What you have to do => Nothing in the data should change when you return it, but leave the pictures out.

Hardware design source files:
══════════
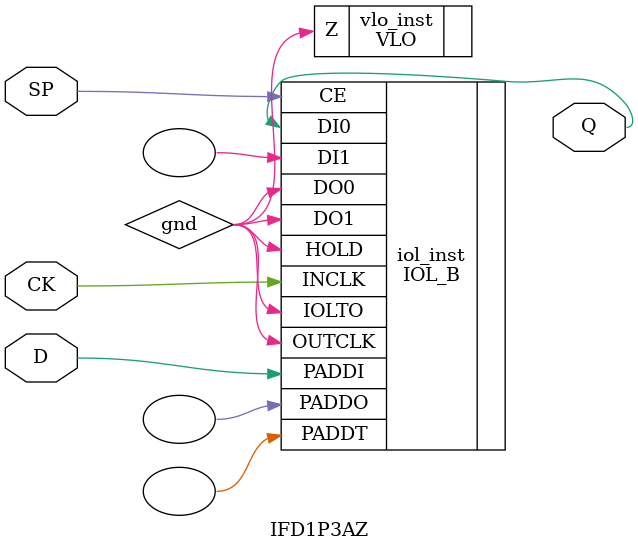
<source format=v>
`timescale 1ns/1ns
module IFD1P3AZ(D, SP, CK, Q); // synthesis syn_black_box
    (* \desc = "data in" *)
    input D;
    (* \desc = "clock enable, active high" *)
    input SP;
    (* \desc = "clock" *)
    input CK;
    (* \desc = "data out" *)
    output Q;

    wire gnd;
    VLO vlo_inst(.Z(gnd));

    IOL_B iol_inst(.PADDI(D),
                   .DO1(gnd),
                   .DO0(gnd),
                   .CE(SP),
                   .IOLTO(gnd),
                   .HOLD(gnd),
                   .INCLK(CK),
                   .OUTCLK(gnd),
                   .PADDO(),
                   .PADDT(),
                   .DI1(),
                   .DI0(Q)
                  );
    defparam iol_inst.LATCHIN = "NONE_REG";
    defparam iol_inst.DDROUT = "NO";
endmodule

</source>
══════════
Result of the task =>
<source format=v>
`timescale 1ns/1ns
module IFD1P3AZ(D, SP, CK, Q); // synthesis syn_black_box
    (* \desc = "data in" *)
    input D;
    (* \desc = "clock enable, active high" *)
    input SP;
    (* \desc = "clock" *)
    input CK;
    (* \desc = "data out" *)
    output Q;

    wire gnd;
    VLO vlo_inst(.Z(gnd));

    IOL_B iol_inst(.PADDI(D),
                   .DO1(gnd),
                   .DO0(gnd),
                   .CE(SP),
                   .IOLTO(gnd),
                   .HOLD(gnd),
                   .INCLK(CK),
                   .OUTCLK(gnd),
                   .PADDO(),
                   .PADDT(),
                   .DI1(),
                   .DI0(Q)
                  );
    defparam iol_inst.LATCHIN = "NONE_REG";
    defparam iol_inst.DDROUT = "NO";
endmodule

</source>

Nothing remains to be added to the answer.